Your objective: Once the line with "которое накануне вновь возглавил Никол" is found in the entries below, print it and each following line exactly, stopping after the line with "De hadj, de"; print nothing else.

Provided data:
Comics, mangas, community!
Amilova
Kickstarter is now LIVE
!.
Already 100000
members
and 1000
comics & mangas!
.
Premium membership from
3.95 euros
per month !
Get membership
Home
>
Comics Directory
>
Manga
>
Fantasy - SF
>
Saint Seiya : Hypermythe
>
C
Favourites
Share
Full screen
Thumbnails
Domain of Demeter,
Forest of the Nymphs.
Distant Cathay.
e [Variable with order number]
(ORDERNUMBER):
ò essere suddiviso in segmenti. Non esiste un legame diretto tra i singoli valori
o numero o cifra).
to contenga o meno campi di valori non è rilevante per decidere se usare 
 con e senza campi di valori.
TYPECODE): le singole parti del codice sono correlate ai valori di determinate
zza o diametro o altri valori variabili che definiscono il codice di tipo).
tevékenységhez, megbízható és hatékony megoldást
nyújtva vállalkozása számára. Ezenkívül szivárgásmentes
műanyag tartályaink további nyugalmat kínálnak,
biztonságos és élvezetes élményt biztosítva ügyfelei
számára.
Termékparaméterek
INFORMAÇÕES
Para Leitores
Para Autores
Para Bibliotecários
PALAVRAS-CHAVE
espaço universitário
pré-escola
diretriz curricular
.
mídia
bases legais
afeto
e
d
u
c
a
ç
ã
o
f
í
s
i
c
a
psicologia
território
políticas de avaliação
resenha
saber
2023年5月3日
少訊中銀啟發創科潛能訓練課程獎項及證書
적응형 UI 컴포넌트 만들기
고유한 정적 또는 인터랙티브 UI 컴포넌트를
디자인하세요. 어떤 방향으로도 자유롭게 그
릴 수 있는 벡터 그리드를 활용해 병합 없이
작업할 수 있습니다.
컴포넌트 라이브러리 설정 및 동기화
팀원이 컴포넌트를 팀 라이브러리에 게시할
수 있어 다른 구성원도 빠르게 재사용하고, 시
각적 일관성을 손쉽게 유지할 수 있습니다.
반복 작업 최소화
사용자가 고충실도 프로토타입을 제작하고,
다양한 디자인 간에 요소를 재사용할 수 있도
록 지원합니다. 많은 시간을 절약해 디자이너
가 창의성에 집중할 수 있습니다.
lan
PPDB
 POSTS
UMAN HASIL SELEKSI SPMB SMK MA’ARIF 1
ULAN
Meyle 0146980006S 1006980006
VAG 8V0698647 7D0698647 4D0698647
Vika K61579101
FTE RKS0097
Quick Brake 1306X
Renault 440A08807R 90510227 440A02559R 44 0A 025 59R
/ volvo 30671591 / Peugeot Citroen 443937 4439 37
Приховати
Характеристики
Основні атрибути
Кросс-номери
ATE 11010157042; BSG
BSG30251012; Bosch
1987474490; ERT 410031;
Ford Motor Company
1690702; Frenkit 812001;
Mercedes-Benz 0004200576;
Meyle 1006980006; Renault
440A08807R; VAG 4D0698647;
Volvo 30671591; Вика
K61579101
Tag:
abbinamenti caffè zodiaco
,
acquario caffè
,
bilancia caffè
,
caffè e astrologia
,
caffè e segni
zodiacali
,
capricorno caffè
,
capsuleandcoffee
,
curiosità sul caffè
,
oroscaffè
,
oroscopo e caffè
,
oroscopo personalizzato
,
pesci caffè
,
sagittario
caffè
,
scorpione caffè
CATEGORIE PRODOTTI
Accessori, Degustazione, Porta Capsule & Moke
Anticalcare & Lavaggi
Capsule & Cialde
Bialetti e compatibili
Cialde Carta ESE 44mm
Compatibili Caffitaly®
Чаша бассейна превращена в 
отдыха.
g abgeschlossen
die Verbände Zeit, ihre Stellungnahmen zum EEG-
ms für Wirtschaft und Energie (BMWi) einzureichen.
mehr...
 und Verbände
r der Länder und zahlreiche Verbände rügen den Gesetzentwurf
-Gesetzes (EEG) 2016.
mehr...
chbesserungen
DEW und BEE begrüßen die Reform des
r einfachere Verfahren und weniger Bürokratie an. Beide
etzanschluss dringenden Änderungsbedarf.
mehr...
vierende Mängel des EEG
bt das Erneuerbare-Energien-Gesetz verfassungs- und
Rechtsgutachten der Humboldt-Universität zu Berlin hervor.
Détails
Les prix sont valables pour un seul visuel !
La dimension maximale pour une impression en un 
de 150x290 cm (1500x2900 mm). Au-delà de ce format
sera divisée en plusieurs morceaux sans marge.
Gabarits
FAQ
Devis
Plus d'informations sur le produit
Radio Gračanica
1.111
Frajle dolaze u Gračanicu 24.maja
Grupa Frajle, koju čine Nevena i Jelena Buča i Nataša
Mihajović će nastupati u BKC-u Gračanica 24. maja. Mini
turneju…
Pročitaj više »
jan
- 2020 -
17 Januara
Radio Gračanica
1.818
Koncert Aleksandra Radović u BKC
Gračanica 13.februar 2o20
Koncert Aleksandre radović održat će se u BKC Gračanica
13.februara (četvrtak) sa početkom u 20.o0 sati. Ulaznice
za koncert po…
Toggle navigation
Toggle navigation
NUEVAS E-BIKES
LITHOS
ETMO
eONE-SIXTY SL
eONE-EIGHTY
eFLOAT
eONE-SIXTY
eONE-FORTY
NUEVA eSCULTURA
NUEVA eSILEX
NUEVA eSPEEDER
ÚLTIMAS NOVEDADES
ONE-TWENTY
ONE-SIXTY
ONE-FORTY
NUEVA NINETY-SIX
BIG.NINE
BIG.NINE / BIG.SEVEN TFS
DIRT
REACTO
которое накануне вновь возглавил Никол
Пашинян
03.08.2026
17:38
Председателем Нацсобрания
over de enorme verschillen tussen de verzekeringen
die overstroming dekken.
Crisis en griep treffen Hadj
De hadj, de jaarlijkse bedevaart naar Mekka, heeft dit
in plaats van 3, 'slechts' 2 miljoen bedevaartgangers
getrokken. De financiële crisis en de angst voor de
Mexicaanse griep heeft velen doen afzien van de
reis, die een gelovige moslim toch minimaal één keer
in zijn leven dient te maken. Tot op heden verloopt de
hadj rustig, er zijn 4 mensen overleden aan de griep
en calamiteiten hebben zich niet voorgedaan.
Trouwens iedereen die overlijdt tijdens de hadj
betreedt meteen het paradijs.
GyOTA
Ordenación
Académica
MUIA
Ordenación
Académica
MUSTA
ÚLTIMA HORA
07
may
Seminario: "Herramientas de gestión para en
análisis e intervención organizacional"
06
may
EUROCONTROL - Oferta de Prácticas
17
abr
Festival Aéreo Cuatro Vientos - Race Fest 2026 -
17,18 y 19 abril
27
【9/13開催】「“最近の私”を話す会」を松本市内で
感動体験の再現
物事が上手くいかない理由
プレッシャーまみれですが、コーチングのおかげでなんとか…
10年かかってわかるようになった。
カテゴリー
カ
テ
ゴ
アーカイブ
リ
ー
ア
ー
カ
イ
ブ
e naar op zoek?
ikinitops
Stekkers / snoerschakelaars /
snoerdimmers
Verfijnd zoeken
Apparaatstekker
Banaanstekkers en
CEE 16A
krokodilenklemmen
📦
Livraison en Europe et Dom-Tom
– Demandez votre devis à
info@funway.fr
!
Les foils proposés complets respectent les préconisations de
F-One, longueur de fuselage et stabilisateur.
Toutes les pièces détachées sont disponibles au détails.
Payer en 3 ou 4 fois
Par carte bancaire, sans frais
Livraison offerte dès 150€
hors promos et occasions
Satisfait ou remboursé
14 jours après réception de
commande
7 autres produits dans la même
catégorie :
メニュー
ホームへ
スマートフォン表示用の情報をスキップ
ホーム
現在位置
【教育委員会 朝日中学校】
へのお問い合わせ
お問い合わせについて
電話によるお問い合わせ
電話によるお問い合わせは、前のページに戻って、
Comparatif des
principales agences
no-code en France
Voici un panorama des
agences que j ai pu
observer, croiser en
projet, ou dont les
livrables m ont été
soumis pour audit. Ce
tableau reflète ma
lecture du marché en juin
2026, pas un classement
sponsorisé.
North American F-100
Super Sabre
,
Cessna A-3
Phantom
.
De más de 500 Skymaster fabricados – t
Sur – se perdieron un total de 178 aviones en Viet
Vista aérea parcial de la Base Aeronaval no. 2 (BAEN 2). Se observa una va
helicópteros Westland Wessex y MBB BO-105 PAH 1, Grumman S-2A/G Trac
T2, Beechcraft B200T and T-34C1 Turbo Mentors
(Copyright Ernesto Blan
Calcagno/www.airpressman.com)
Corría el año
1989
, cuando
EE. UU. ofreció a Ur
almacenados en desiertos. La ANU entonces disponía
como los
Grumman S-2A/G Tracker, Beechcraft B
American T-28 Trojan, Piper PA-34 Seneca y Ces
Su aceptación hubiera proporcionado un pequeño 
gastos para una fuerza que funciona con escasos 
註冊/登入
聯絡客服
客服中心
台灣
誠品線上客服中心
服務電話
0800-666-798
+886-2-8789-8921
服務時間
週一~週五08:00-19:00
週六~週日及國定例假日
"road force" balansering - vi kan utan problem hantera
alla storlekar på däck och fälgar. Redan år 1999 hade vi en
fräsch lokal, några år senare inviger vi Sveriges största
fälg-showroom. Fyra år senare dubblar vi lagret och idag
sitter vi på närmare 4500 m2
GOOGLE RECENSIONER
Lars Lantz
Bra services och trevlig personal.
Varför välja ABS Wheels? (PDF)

Completed task:
которое накануне вновь возглавил Никол
Пашинян
03.08.2026
17:38
Председателем Нацсобрания
over de enorme verschillen tussen de verzekeringen
die overstroming dekken.
Crisis en griep treffen Hadj
De hadj, de jaarlijkse bedevaart naar Mekka, heeft dit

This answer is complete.